Did nVidia sabotage its physX library for the CPU in order to boost the GPU?

By Tim Quax on 09 july 2010

David Kanter from Realworldtech investigated the issue of nVidia possibly crippling their cross platform physics acceleration library, called PhysX, to make their GPU look better than those inferior CPU's.

PhysX is a cross platform physics acceleration library. It is used by developers to add high quality physics simulation to their games. If there's no nVidia GPU present, PhysX will default to the CPU, rumours are it doesn't perform very well there.

CPU and physics emulation

One might say the CPU's performance deficiency is because of the simple fact that GPUs are superior at physics emulation by definition. The CPU's poor performance on PhysX would then be completely logical and would serve as more evidence that the GPU is indeed best equipped for the job.
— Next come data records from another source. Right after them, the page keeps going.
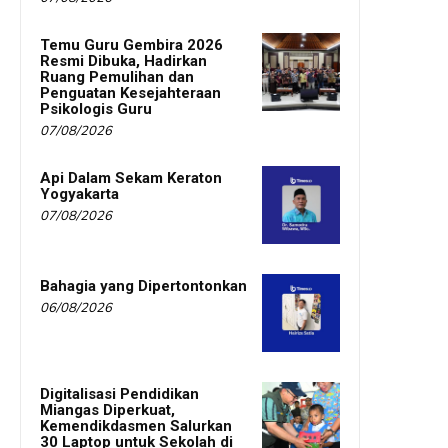
Temu Guru Gembira 2026
Resmi Dibuka, Hadirkan
Ruang Pemulihan dan
Penguatan Kesejahteraan
Psikologis Guru
07/08/2026
Api Dalam Sekam Keraton
Yogyakarta
07/08/2026
Bahagia yang Dipertontonkan
06/08/2026
Digitalisasi Pendidikan
Miangas Diperkuat,
Kemendikdasmen Salurkan
30 Laptop untuk Sekolah di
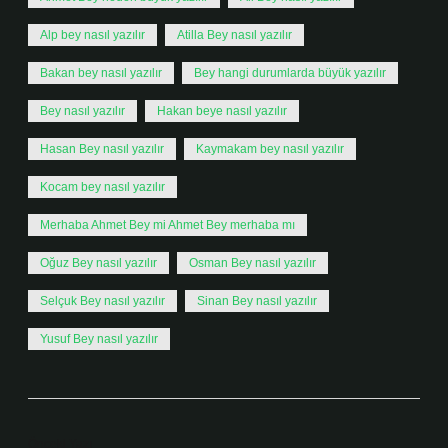
Alp bey nasıl yazılır
Atilla Bey nasıl yazılır
Bakan bey nasıl yazılır
Bey hangi durumlarda büyük yazılır
Bey nasıl yazılır
Hakan beye nasıl yazılır
Hasan Bey nasıl yazılır
Kaymakam bey nasıl yazılır
Kocam bey nasıl yazılır
Merhaba Ahmet Bey mi Ahmet Bey merhaba mı
Oğuz Bey nasıl yazılır
Osman Bey nasıl yazılır
Selçuk Bey nasıl yazılır
Sinan Bey nasıl yazılır
Yusuf Bey nasıl yazılır
Önceki Yazı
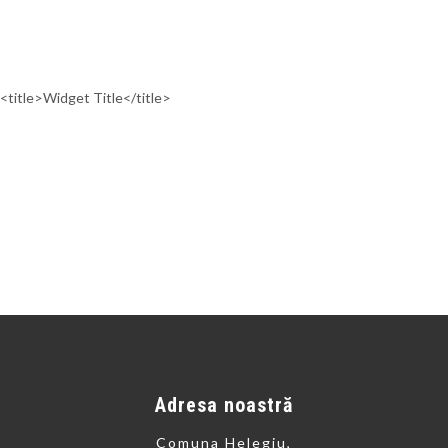
<title>Widget Title</title>
Adresa noastră
Comuna Helegiu,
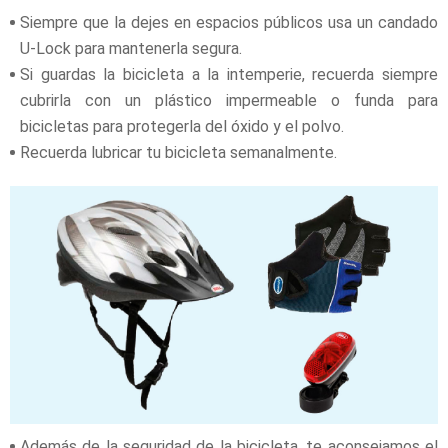
Siempre que la dejes en espacios públicos usa un candado
U-Lock para mantenerla segura.
Si guardas la bicicleta a la intemperie, recuerda siempre
cubrirla con un plástico impermeable o funda para
bicicletas para protegerla del óxido y el polvo.
Recuerda lubricar tu bicicleta semanalmente.
Además de la seguridad de la bicicleta, te aconsejamos el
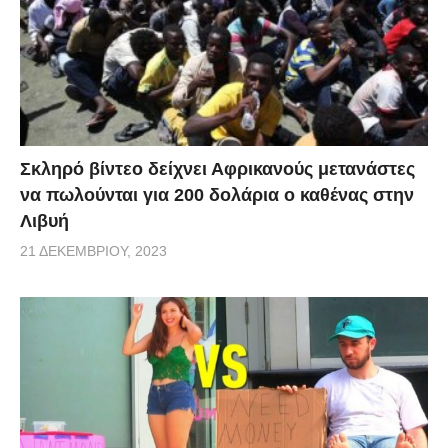
Σκληρό βίντεο δείχνει Αφρικανούς μετανάστες
να πωλούνται για 200 δολάρια ο καθένας στην
Λιβυή
21 ΔΕΚΕΜΒΡΊΟΥ, 2023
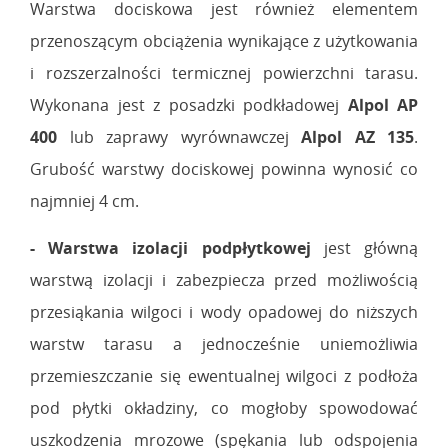
Warstwa dociskowa jest również elementem
przenoszącym obciążenia wynikające z użytkowania
i rozszerzalności termicznej powierzchni tarasu.
Wykonana jest z posadzki podkładowej
Alpol AP
400
lub zaprawy wyrównawczej
Alpol AZ 135
.
Grubość warstwy dociskowej powinna wynosić co
najmniej 4 cm.
-
Warstwa izolacji podpłytkowej
jest główną
warstwą izolacji i zabezpiecza przed możliwością
przesiąkania wilgoci i wody opadowej do niższych
warstw tarasu a jednocześnie uniemożliwia
przemieszczanie się ewentualnej wilgoci z podłoża
pod płytki okładziny, co mogłoby spowodować
uszkodzenia mrozowe (spękania lub odspojenia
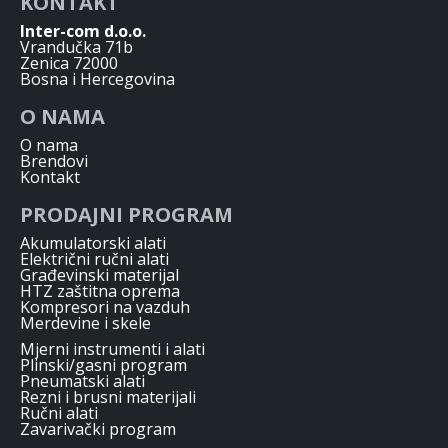
KONTAKT
Inter-com d.o.o.
Vrandučka 71b
Zenica 72000
Bosna i Hercegovina
O NAMA
O nama
Brendovi
Kontakt
PRODAJNI PROGRAM
Akumulatorski alati
Električni ručni alati
Građevinski materijal
HTZ zaštitna oprema
Kompresori na vazduh
Merdevine i skele
Mjerni instrumenti i alati
Plinski/gasni program
Pneumatski alati
Rezni i brusni materijali
Ručni alati
Zavarivački program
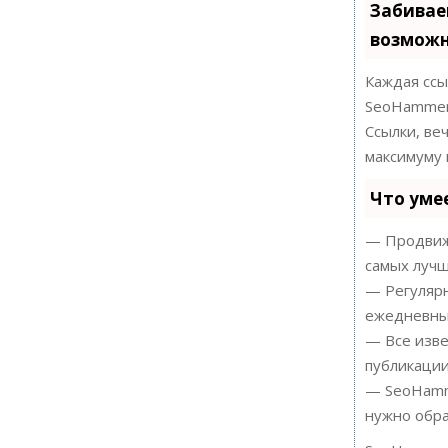
Забивае
возможн
Каждая ссы
SeoHammer
Ссылки, ве
максимуму 
Что уме
— Продвиже
самых лучш
— Регулярн
ежедневный
— Все изве
публикации
— SeoHamme
нужно обра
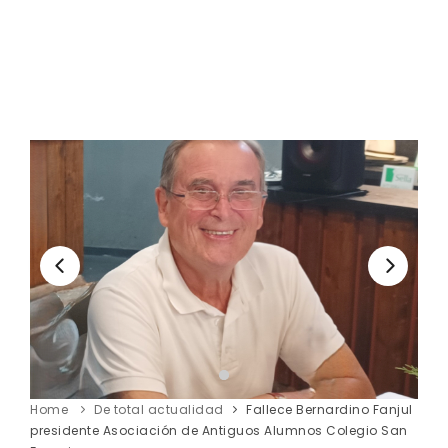
Home
De total actualidad
Fallece Bernardino Fanjul
presidente Asociación de Antiguos Alumnos Colegio San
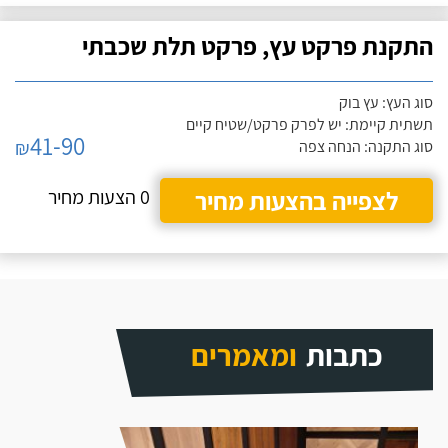
התקנת פרקט עץ, פרקט תלת שכבתי
סוג העץ: עץ בוק
תשתית קיימת: יש לפרק פרקט/שטיח קיים
41-90
₪
סוג התקנה: הנחה צפה
לצפייה בהצעות מחיר
0 הצעות מחיר
כתבות
ומאמרים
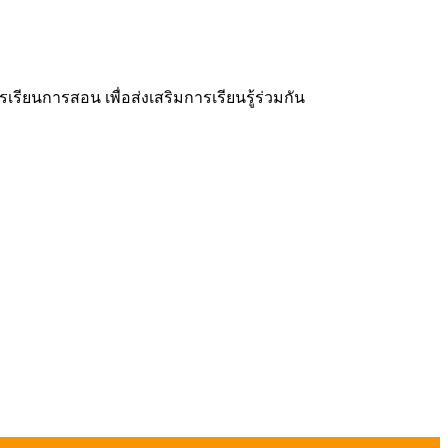
ยนการสอน เพื่อส่งเสริมการเรียนรู้ร่วมกัน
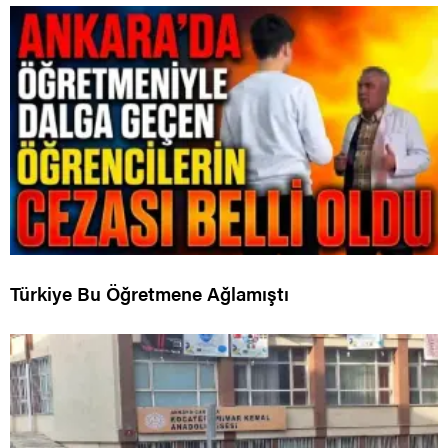
Türkiye Bu Öğretmene Ağlamıştı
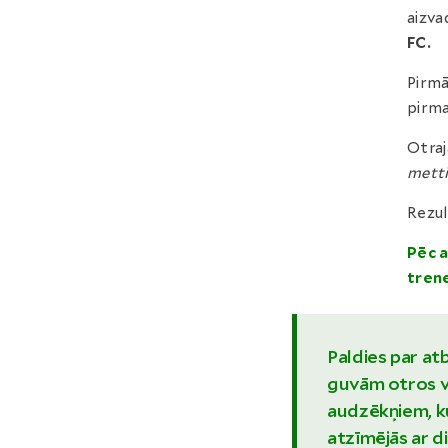
aizva
FC.
Pirmā
pirma
Otraj
mett
Rezul
Pēc 
tren
Paldies par atb
guvām otros v
audzēkņiem, ku
atzīmējās ar d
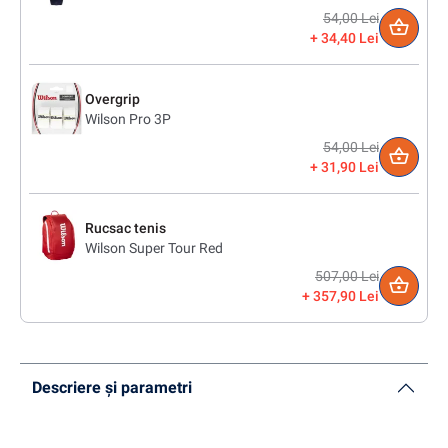
54,00 Lei
34,40 Lei
Overgrip
Wilson Pro 3P
54,00 Lei
31,90 Lei
Rucsac tenis
Wilson Super Tour Red
507,00 Lei
357,90 Lei
Descriere și parametri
Early investigations however showed that PhysX uses only a single thread when it runs on a CPU. Remarkable, since the workload is designed to be highly parallelizable and its this design in combination with the GPU which serves as its main performance boost. PhysX pushes the GPU into running on hundreds of threads, and the CPU remains on one mere thread.

While this could point to severe neglect on nVidia's part, Kanter's research is a bit more shocking; PhysX on a CPU appears to exclusively use x87 floating-point instructions, instead of the newer SSE instructions. A note for the compiling-uninitiated; changing from x87 to SSE is as simple as changing a compiler flag.

x87 and it's successor

The x87 floating-point instructions are terrible and have been declared legacy for about 5 years now, and for good reason. The x87 stack based math extensions simply need more instructions and memory access to accomplish the same task on other hardware. Besides that the x87 instructions are hard to optimize, so a fix is released by Intel by introducing a set of SSE scalar floating-point instructions that could completely replace x87, giving developers access to more registers and then there are the floating-point vector formats.

Conclusion

But oh well, nVidia says it "has been good enough" and "the bottlenecks are elsewhere". You make a very good point indeed.